- Born: 1956 (age 69–70) Omagh, County Tyrone, Northern Ireland
- Notable work: Nighthawks Derry Girls

Comedy career
- Years active: 1980s – 2024

= Kevin McAleer =

Irish professional stand-up comedian (born 1956)

Kevin McAleer (born 1956) is an Irish stand-up comedian. He came to prominence on the RTÉ television show Nighthawks which began broadcasting in the late 1980s. McAleer became known for his three-minute sketches of surreal rustic tales told in his slow County Tyrone drawl. One critic said that McAleer "put the dead back into deadpan". In 2022 he toured his one-man show entitled Why am I Here and played the part of boring Uncle Colm in Derry Girls on Channel 4. In 2024, he announced his retirement from stand-up comedy, with final shows in Dublin and Belfast.

==Personal life and writing==
McAleer lives in Omagh, County Tyrone; he believes his comic talents blossomed in the classroom and he lived in Barcelona, Spain, for a period.

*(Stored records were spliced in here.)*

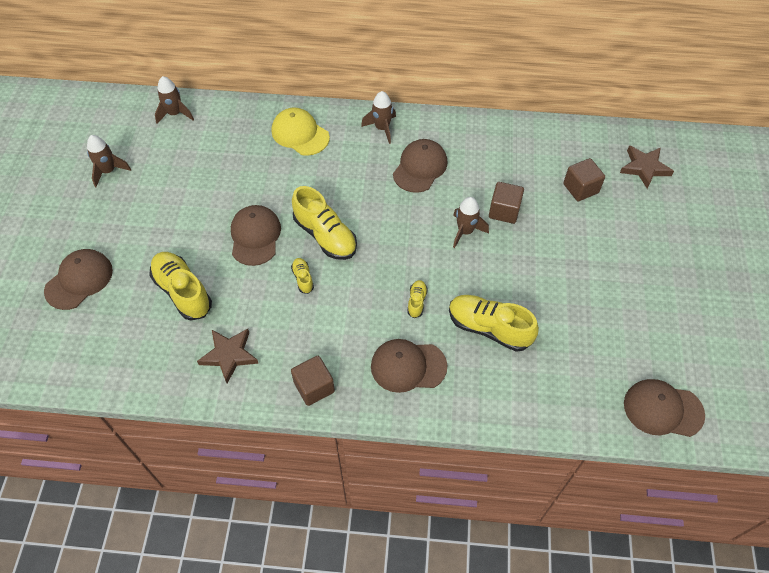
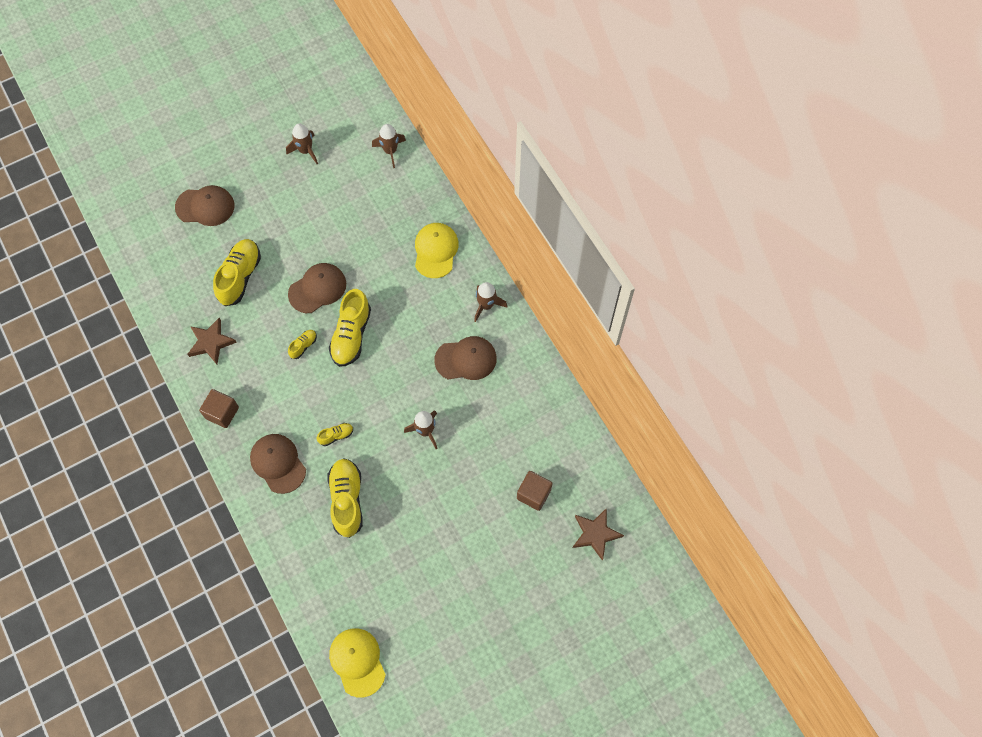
camera: 55 degrees right, 10 degrees up
(504, 211) = (466, 448): brown cube -> none
(663, 409) = (357, 662): brown cap -> yellow cap

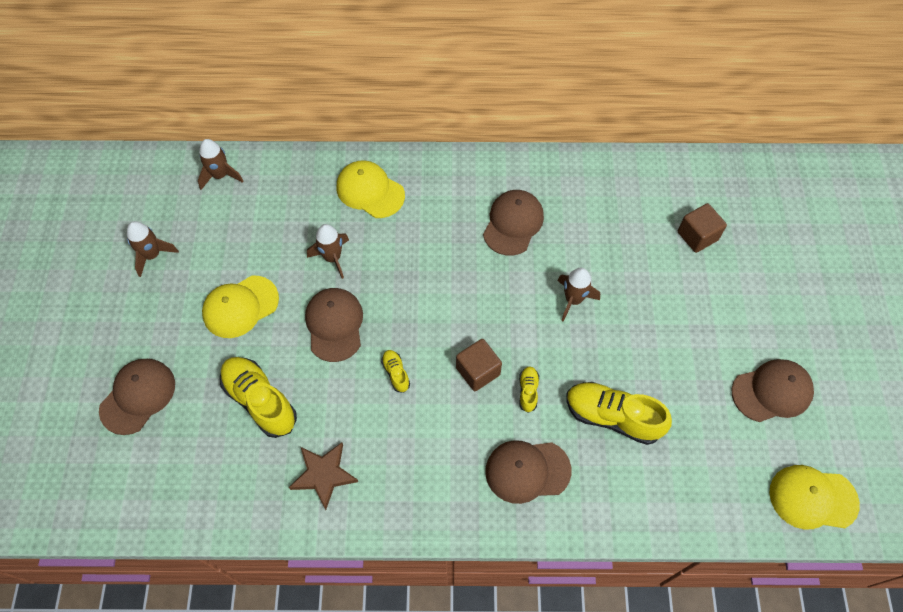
camera: 60 degrees left, 5 degrees down
(222, 413) = (425, 505): brown cube -> brown cube (478, 371)
(298, 225) = (240, 307): none -> yellow cap
(351, 335) = (415, 317): yellow shoe -> none
(427, 602) = (772, 391): none -> brown cap
(486, 305) = (464, 177): brown rocket -> brown rocket (332, 258)
(595, 534) = (766, 205): brown star -> none

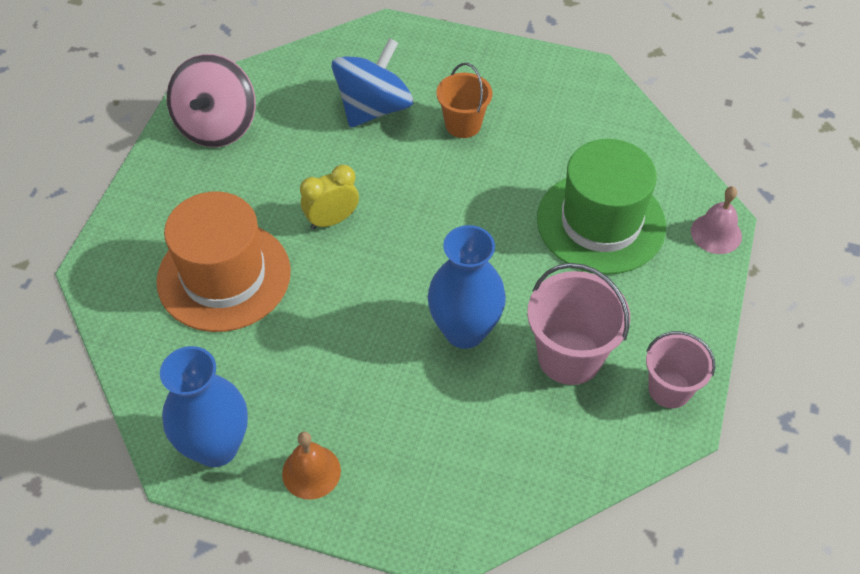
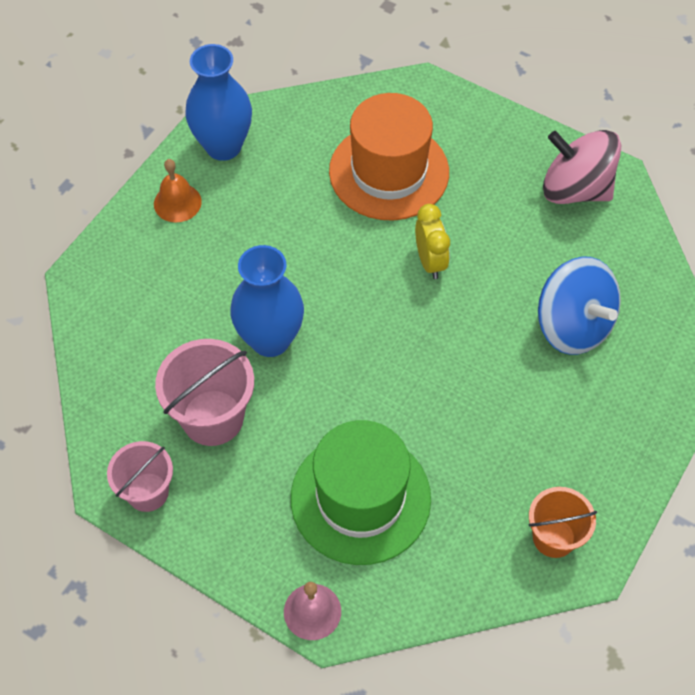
camera: 105 degrees right, 5 degrees up
(463, 124) = (531, 404): orange bucket -> orange bucket (554, 537)

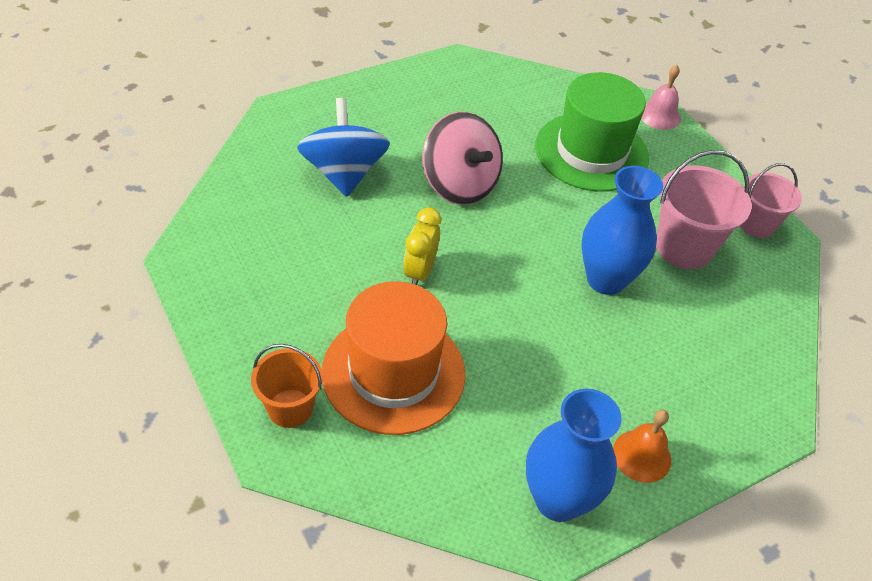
camera: 155 degrees left, 10 degrees down
(554, 537) = (472, 79): orange bucket -> orange bucket (290, 408)
(575, 189) = (232, 265): pink spinning top -> pink spinning top (459, 184)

In July 2009, McAleer stated that he has completed a first draft of a book about John F. Kennedy. The book remains unfinished. He writes in his office in Omagh and cites Flann O'Brien, James Joyce, Don DeLillo, Umberto Eco and Nikolai Gogol as influences.

McAleer writes occasional comic pieces for the Irish Times, responding to current events such as Brexit.